Looking for new space or renewing your current space can be very time consuming and will probably be costly. If you don’t have an expert looking out for your best interests, you are at the mercy of a landlord. If you want to save time and ensure you get the best deal, you need to hire a tenant rep broker. Here are just a few reasons why.
They are specialists. An experienced tenant rep broker is well versed in their market. They know the area, know the comps, and know what a fair deal looks like. They are your first line of defense—giving you the leverage you need to successfully negotiate with a landlord. Lease negotiation and review, space plan consultation, and market analysis are just a few of the skills they will provide to you.

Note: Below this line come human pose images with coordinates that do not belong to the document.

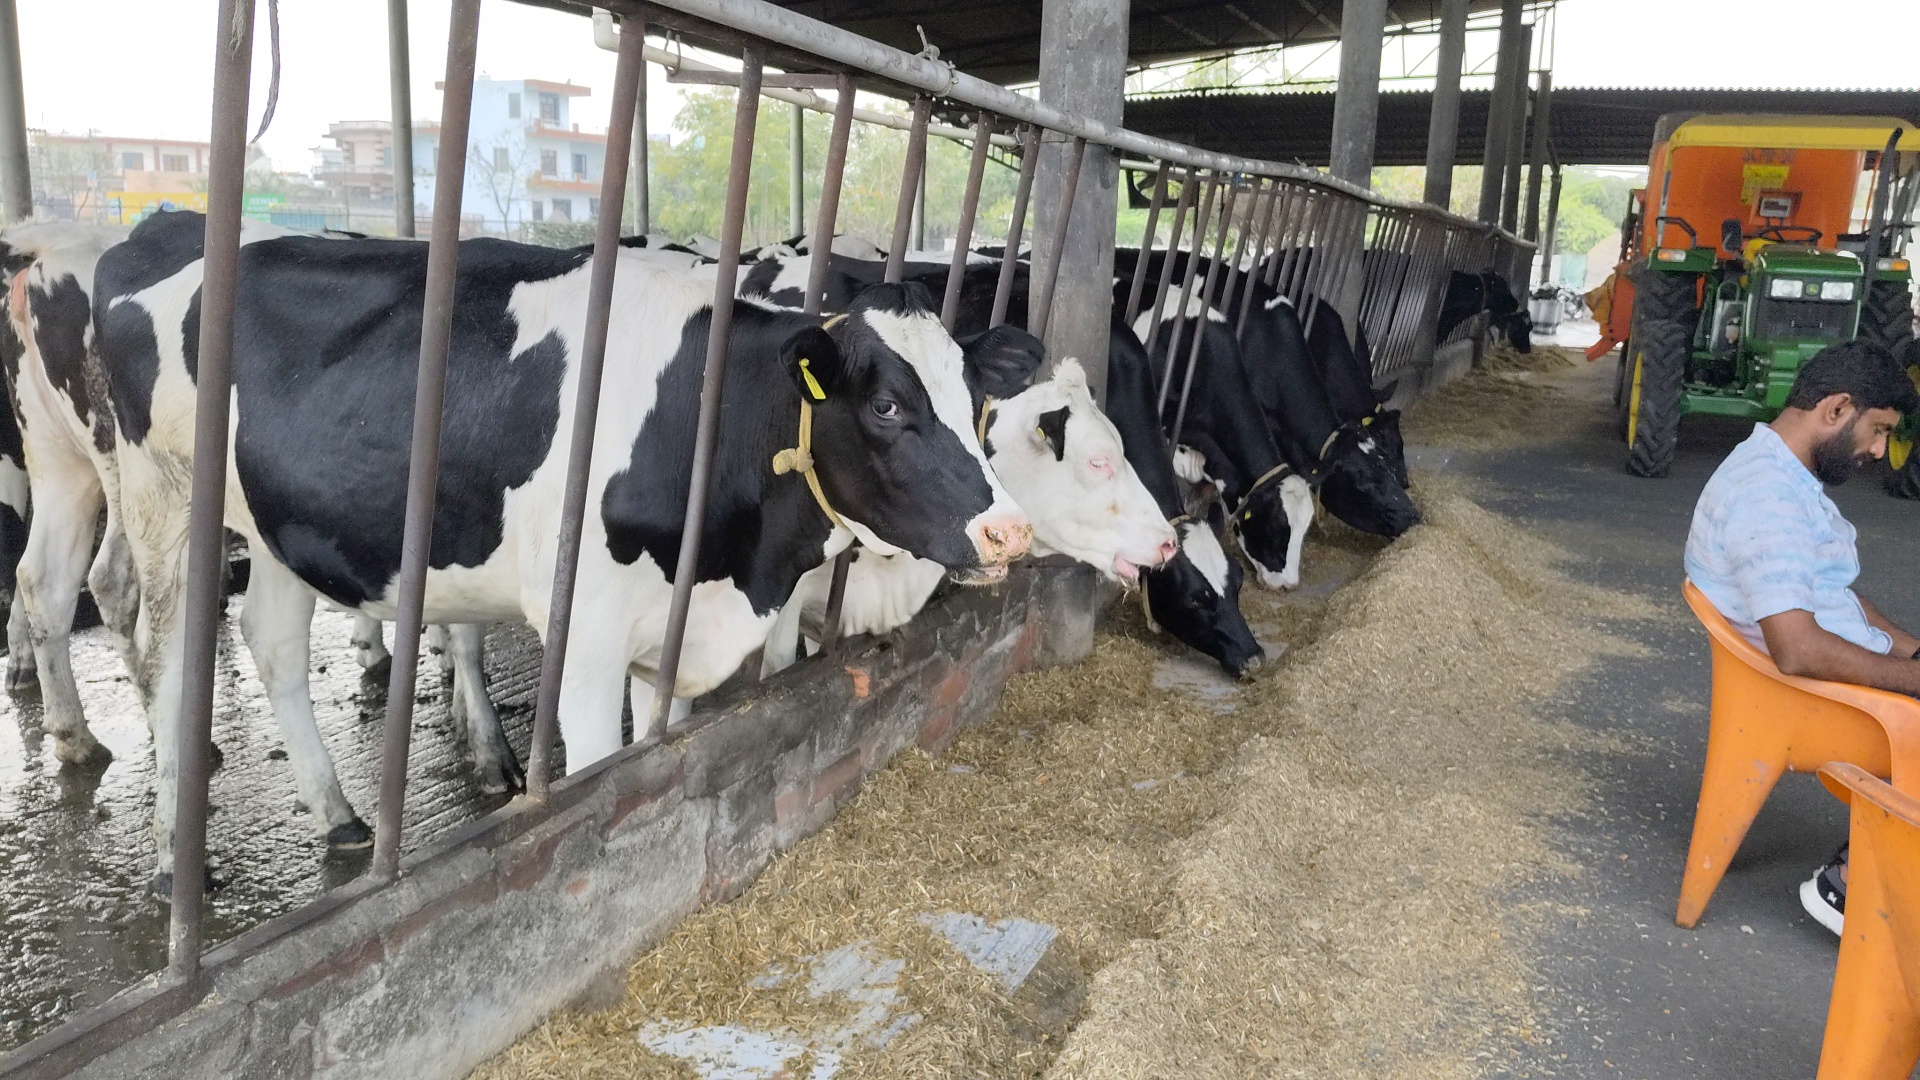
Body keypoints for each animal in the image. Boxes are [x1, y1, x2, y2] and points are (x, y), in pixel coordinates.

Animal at [95, 211, 1030, 891]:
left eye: (975, 397)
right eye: (886, 406)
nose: (1010, 530)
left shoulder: (672, 630)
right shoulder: (586, 640)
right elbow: (601, 770)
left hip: (280, 524)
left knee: (274, 645)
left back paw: (341, 815)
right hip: (161, 498)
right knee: (168, 659)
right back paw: (176, 861)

They work for you. A tenant rep broker’s sole purpose is to find and negotiate the best deal for you. After discussing your current (and future) needs, they will provide you with a comprehensive market analysis with options that would best fit your requirements. By remaining objective they are able to advise you on the best plan going forward.
They will save you time. More than likely you don’t have the time or inclination to educate yourself on current market conditions. And where are you going to find lease comps? You’ll need those to make sure you are getting a fair market deal. Sure, you could do your own search for available space on Loopnet or something similar, but did you know that there are many spaces you won’t see there? A tenant rep broker will know about options that may not be available to the public. They will also know exactly what you need so you won’t waste time looking at spaces that are not a good fit.
They are paid by the landlord. Tenant rep brokers typically do not charge a fee to their clients. The landlord pays their commission after a lease is signed. The commission is factored into the leasing cost, so trying to do a deal by yourself will not save you any money. In fact, the landord’sbroker will just make a larger commission.